Bipartisan worries: It’s not just the Dems. Senator Lindsey Graham (R-SC), the Committee’s GOP ‘heavyweight,’ jumped on board, pressing the FBI to “prove to this committee that when you query about American citizens in that system that you’re not just being lazy, getting around the law, and that these abuses need to stop.”
The inside look: The FBI’s Deputy Director Paul Abbate and Assistant Attorney General Matthew Olsen were in the hot seats. They walked through their playbook of reforms — attorney eyeballs on searches and an “opt-in” feature for 702 searches. Olsen alleged that US person queries plummeted by 90% from 2021 to 2022.
Not enough: Abbate threw in two more goodies: a “three-strike” rule and a peek at how bosses are checking on compliance. But the Senate didn’t bite.
The skeptics speak: Sen. Mike Lee (R-UT) called foul, railing that the FBI has “shown us repeatedly for more than a decade that they cannot be trusted” and blasted its “shocking disregard for Americans’ privacy rights and civil liberties.”
Pushback: Olsen hit back, arguing a warrant mandate “is not workable and not legally required,” and would leave national security hanging. But Olsen and Abbate did nod to locking recent reforms into law.
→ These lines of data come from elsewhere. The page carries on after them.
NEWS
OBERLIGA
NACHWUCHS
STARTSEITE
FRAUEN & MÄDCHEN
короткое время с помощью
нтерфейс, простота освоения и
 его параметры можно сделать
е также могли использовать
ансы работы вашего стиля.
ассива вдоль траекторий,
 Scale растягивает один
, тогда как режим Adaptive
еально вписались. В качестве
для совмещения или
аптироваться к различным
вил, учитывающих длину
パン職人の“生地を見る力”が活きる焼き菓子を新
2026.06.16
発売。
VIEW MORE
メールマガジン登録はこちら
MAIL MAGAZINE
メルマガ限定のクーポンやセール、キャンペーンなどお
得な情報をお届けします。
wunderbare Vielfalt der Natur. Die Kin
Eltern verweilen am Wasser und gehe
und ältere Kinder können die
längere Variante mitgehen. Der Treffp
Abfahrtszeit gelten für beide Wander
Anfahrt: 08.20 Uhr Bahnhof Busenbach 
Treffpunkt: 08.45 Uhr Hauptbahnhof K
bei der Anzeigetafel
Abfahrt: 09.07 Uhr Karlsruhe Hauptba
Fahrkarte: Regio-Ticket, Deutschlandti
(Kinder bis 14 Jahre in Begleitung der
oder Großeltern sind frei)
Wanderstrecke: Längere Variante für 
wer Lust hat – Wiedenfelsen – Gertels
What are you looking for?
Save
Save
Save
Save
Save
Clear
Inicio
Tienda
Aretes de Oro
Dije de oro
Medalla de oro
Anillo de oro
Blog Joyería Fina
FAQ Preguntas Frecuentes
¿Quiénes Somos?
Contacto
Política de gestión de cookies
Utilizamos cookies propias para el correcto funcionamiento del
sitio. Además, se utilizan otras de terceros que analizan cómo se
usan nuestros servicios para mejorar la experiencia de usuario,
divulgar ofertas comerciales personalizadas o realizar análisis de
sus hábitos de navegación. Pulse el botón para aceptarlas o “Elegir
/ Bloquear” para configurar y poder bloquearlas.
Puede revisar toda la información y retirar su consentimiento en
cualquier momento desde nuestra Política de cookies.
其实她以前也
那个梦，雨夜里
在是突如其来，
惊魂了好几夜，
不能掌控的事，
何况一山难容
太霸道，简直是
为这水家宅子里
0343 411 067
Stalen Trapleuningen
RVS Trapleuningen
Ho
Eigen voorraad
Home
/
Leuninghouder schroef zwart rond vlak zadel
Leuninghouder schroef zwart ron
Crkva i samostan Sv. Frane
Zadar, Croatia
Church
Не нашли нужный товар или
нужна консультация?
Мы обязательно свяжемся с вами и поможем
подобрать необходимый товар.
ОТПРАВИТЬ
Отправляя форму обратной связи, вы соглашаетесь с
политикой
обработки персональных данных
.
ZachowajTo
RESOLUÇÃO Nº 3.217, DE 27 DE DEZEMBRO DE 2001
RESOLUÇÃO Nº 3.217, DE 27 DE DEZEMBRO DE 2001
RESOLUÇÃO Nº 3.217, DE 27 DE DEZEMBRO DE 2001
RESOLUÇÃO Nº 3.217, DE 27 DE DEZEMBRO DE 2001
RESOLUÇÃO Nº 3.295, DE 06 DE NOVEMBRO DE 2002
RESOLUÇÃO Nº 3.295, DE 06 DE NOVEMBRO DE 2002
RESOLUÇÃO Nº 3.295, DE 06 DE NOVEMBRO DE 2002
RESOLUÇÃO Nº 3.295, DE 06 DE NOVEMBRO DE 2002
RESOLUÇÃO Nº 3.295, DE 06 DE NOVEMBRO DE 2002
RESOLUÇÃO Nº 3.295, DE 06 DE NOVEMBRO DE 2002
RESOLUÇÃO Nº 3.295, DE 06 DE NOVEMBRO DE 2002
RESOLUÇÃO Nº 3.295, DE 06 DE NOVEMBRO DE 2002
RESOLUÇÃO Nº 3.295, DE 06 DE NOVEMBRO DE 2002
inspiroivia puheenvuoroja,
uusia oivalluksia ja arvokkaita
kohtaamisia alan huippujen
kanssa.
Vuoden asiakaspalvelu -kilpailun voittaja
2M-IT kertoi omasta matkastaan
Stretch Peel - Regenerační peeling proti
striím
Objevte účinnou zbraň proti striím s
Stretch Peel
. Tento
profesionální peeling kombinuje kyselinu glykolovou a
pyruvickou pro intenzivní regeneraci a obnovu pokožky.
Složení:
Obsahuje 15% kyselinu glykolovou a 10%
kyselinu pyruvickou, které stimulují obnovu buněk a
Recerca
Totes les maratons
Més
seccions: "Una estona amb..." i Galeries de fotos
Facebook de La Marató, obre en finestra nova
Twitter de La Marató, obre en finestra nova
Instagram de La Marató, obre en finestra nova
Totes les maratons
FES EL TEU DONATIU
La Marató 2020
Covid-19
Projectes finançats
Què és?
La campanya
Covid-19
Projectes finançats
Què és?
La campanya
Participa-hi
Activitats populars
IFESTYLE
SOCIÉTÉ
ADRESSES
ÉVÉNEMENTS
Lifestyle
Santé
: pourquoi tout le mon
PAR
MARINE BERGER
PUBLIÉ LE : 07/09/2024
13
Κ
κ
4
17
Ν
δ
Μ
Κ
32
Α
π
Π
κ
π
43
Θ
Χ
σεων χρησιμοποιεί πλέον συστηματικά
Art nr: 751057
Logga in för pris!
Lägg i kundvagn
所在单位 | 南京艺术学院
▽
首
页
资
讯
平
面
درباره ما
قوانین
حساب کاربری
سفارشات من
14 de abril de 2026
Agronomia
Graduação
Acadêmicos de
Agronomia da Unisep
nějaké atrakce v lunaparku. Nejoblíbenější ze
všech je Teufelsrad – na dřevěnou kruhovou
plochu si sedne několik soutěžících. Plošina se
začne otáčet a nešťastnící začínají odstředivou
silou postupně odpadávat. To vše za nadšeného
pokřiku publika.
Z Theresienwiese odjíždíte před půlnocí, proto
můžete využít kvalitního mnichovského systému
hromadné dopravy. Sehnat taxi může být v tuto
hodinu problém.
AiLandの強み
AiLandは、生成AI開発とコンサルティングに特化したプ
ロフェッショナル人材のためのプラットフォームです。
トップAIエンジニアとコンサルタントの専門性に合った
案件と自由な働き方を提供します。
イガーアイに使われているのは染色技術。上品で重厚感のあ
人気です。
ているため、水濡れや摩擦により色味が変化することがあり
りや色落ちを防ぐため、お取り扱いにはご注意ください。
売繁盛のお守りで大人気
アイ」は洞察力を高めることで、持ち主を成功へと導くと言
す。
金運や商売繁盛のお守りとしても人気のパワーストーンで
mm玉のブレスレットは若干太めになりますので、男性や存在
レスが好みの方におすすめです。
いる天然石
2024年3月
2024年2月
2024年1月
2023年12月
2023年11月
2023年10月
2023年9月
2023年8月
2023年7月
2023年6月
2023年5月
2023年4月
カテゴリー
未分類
Last word: Durbin brought down the hammer, underlining that the reform menu doesn’t make the cut for renewing Section 702, and prodded the FBI to come back with more.
The big picture: With Dems and the GOP finding shared angst over civil liberties, the Biden team has to steer through choppy currents to lock down the re-up on this disaster of a surveillance program.